╭─ Material shown

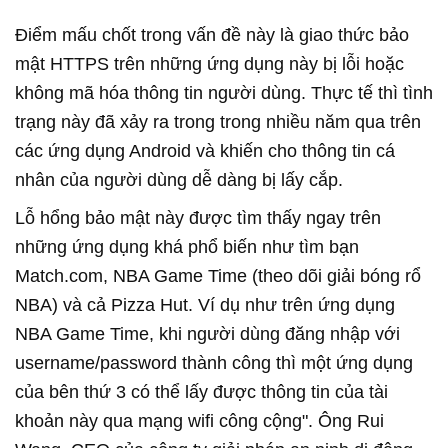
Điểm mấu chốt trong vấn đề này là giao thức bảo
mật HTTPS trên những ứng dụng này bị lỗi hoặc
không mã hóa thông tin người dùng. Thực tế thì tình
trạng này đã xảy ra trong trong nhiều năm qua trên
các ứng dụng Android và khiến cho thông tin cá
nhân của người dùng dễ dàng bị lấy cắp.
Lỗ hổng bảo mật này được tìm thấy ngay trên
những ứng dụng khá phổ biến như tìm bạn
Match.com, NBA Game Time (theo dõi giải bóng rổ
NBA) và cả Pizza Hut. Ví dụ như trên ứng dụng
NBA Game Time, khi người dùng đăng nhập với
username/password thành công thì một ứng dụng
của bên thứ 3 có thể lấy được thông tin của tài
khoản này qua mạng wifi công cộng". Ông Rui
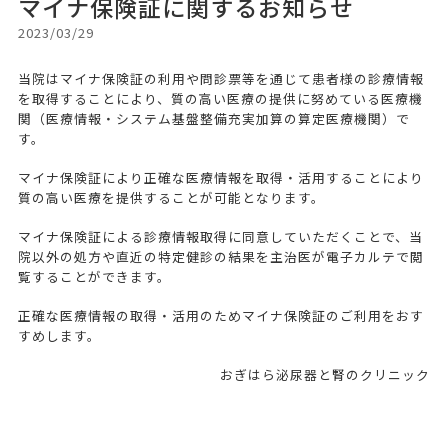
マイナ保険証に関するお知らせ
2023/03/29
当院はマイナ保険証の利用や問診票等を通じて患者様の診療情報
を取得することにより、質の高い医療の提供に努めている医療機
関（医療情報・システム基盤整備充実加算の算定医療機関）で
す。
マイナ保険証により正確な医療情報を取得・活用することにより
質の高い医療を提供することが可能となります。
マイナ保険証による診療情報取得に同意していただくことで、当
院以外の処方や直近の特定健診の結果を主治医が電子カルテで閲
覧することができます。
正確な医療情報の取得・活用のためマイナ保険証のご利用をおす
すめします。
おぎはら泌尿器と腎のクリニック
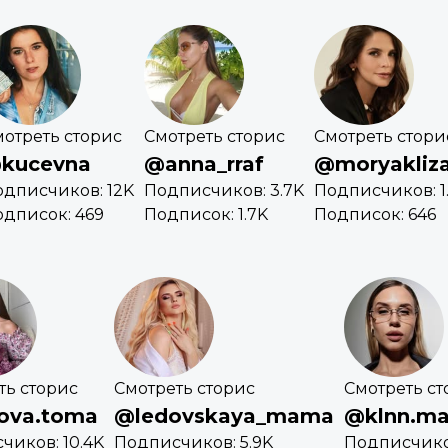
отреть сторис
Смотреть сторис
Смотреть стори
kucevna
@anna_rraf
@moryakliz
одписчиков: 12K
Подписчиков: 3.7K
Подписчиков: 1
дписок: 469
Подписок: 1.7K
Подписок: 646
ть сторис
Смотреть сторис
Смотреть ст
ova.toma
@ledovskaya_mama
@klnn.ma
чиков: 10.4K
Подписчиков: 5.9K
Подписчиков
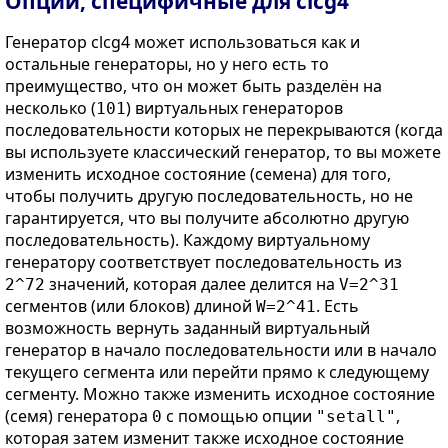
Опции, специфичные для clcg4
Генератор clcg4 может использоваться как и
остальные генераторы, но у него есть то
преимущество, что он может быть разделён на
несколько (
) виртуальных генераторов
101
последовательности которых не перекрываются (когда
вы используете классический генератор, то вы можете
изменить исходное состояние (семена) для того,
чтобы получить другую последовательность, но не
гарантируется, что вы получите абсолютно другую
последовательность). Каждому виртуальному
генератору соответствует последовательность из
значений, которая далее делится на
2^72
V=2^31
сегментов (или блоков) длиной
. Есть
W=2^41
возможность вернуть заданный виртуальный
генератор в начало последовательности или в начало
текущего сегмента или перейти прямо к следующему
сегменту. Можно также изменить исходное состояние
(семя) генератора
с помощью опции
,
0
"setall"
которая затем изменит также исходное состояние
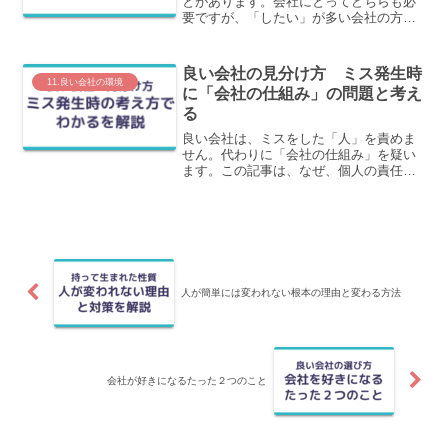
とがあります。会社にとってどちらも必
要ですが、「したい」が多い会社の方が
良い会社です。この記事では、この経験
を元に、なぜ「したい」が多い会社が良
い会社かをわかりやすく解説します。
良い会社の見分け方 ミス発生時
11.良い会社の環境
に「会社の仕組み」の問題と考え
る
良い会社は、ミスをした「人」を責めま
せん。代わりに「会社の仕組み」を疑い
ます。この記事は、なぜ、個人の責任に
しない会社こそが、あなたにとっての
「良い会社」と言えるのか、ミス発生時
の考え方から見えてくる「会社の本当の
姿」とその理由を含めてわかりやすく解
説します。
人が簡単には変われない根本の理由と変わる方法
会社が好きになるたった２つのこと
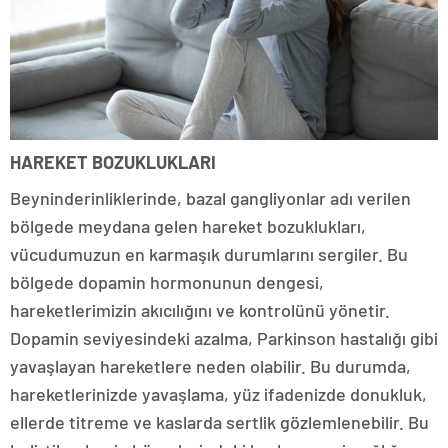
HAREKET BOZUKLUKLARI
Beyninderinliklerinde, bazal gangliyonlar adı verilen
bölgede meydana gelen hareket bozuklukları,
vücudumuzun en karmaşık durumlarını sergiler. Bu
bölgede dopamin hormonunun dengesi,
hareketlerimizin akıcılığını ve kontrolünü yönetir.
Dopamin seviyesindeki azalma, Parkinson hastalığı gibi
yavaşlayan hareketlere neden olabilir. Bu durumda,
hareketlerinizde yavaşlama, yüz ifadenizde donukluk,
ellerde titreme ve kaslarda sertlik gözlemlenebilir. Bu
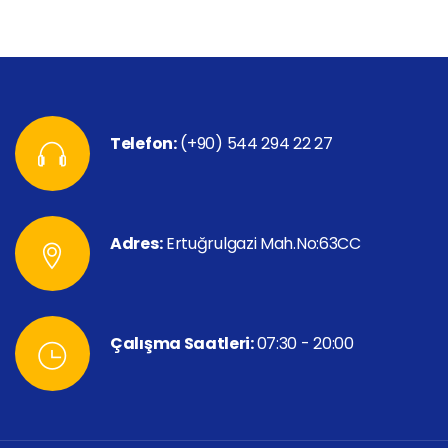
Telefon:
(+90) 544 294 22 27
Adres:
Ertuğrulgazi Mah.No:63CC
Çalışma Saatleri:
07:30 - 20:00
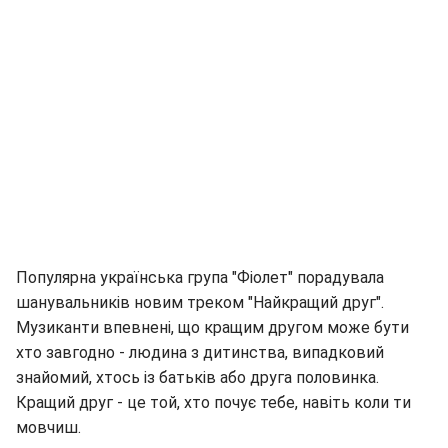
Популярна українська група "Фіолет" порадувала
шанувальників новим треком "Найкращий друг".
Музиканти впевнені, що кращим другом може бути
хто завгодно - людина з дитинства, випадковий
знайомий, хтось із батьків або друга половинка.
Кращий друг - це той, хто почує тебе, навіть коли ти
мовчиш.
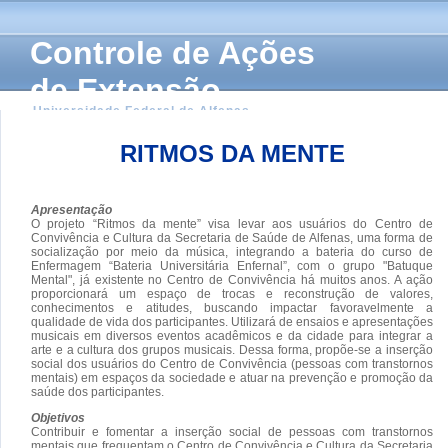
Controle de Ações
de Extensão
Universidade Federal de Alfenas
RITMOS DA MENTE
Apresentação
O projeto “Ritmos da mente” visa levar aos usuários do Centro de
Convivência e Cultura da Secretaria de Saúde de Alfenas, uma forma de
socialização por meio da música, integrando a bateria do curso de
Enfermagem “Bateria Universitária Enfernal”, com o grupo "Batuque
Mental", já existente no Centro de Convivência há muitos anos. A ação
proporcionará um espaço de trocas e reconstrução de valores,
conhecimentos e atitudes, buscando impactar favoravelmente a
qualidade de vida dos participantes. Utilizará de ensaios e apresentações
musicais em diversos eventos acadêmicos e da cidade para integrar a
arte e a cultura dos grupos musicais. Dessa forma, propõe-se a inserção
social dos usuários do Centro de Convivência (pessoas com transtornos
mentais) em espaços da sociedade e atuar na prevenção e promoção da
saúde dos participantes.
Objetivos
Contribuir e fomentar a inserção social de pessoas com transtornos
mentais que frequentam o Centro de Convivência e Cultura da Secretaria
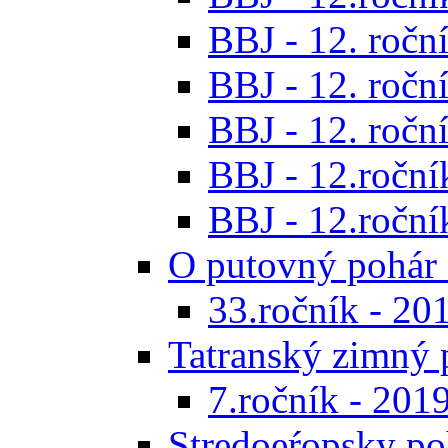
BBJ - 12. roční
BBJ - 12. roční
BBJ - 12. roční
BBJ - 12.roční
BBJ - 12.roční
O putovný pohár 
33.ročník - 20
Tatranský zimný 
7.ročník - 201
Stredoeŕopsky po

╰─

# Work task:
Return every line above word for word, leaving out the pictures.

# Your response:
Điểm mấu chốt trong vấn đề này là giao thức bảo
mật HTTPS trên những ứng dụng này bị lỗi hoặc
không mã hóa thông tin người dùng. Thực tế thì tình
trạng này đã xảy ra trong trong nhiều năm qua trên
các ứng dụng Android và khiến cho thông tin cá
nhân của người dùng dễ dàng bị lấy cắp.
Lỗ hổng bảo mật này được tìm thấy ngay trên
những ứng dụng khá phổ biến như tìm bạn
Match.com, NBA Game Time (theo dõi giải bóng rổ
NBA) và cả Pizza Hut. Ví dụ như trên ứng dụng
NBA Game Time, khi người dùng đăng nhập với
username/password thành công thì một ứng dụng
của bên thứ 3 có thể lấy được thông tin của tài
khoản này qua mạng wifi công cộng". Ông Rui
マイナ保険証に関するお知らせ
2023/03/29
当院はマイナ保険証の利用や問診票等を通じて患者様の診療情報
を取得することにより、質の高い医療の提供に努めている医療機
関（医療情報・システム基盤整備充実加算の算定医療機関）で
す。
マイナ保険証により正確な医療情報を取得・活用することにより
質の高い医療を提供することが可能となります。
マイナ保険証による診療情報取得に同意していただくことで、当
院以外の処方や直近の特定健診の結果を主治医が電子カルテで閲
覧することができます。
正確な医療情報の取得・活用のためマイナ保険証のご利用をおす
すめします。
おぎはら泌尿器と腎のクリニック
отреть сторис
Смотреть сторис
Смотреть стори
kucevna
@anna_rraf
@moryakliz
одписчиков: 12K
Подписчиков: 3.7K
Подписчиков: 1
дписок: 469
Подписок: 1.7K
Подписок: 646
ть сторис
Смотреть сторис
Смотреть ст
ova.toma
@ledovskaya_mama
@klnn.ma
чиков: 10.4K
Подписчиков: 5.9K
Подписчиков
Опции, специфичные для clcg4
Генератор clcg4 может использоваться как и
остальные генераторы, но у него есть то
преимущество, что он может быть разделён на
несколько (
) виртуальных генераторов
101
последовательности которых не перекрываются (когда
вы используете классический генератор, то вы можете
изменить исходное состояние (семена) для того,
чтобы получить другую последовательность, но не
гарантируется, что вы получите абсолютно другую
последовательность). Каждому виртуальному
генератору соответствует последовательность из
значений, которая далее делится на
2^72
V=2^31
сегментов (или блоков) длиной
. Есть
W=2^41
возможность вернуть заданный виртуальный
генератор в начало последовательности или в начало
текущего сегмента или перейти прямо к следующему
сегменту. Можно также изменить исходное состояние
(семя) генератора
с помощью опции
,
0
"setall"
которая затем изменит также исходное состояние
とがあります。会社にとってどちらも必
要ですが、「したい」が多い会社の方が
良い会社です。この記事では、この経験
を元に、なぜ「したい」が多い会社が良
い会社かをわかりやすく解説します。
良い会社の見分け方 ミス発生時
11.良い会社の環境
に「会社の仕組み」の問題と考え
る
良い会社は、ミスをした「人」を責めま
せん。代わりに「会社の仕組み」を疑い
ます。この記事は、なぜ、個人の責任に
しない会社こそが、あなたにとっての
「良い会社」と言えるのか、ミス発生時
の考え方から見えてくる「会社の本当の
姿」とその理由を含めてわかりやすく解
説します。
人が簡単には変われない根本の理由と変わる方法
会社が好きになるたった２つのこと
HAREKET BOZUKLUKLARI
Beyninderinliklerinde, bazal gangliyonlar adı verilen
bölgede meydana gelen hareket bozuklukları,
vücudumuzun en karmaşık durumlarını sergiler. Bu
bölgede dopamin hormonunun dengesi,
hareketlerimizin akıcılığını ve kontrolünü yönetir.
Dopamin seviyesindeki azalma, Parkinson hastalığı gibi
yavaşlayan hareketlere neden olabilir. Bu durumda,
hareketlerinizde yavaşlama, yüz ifadenizde donukluk,
ellerde titreme ve kaslarda sertlik gözlemlenebilir. Bu
Telefon:
(+90) 544 294 22 27
Adres:
Ertuğrulgazi Mah.No:63CC
Çalışma Saatleri:
07:30 - 20:00
Популярна українська група "Фіолет" порадувала
шанувальників новим треком "Найкращий друг".
Музиканти впевнені, що кращим другом може бути
хто завгодно - людина з дитинства, випадковий
знайомий, хтось із батьків або друга половинка.
Кращий друг - це той, хто почує тебе, навіть коли ти
мовчиш.
Controle de Ações
de Extensão
Universidade Federal de Alfenas
RITMOS DA MENTE
Apresentação
O projeto “Ritmos da mente” visa levar aos usuários do Centro de
Convivência e Cultura da Secretaria de Saúde de Alfenas, uma forma de
socialização por meio da música, integrando a bateria do curso de
Enfermagem “Bateria Universitária Enfernal”, com o grupo "Batuque
Mental", já existente no Centro de Convivência há muitos anos. A ação
proporcionará um espaço de trocas e reconstrução de valores,
conhecimentos e atitudes, buscando impactar favoravelmente a
qualidade de vida dos participantes. Utilizará de ensaios e apresentações
musicais em diversos eventos acadêmicos e da cidade para integrar a
arte e a cultura dos grupos musicais. Dessa forma, propõe-se a inserção
social dos usuários do Centro de Convivência (pessoas com transtornos
mentais) em espaços da sociedade e atuar na prevenção e promoção da
saúde dos participantes.
Objetivos
Contribuir e fomentar a inserção social de pessoas com transtornos
mentais que frequentam o Centro de Convivência e Cultura da Secretaria
BBJ - 12. roční
BBJ - 12. roční
BBJ - 12. roční
BBJ - 12.roční
BBJ - 12.roční
O putovný pohár 
33.ročník - 20
Tatranský zimný 
7.ročník - 201
Stredoeŕopsky po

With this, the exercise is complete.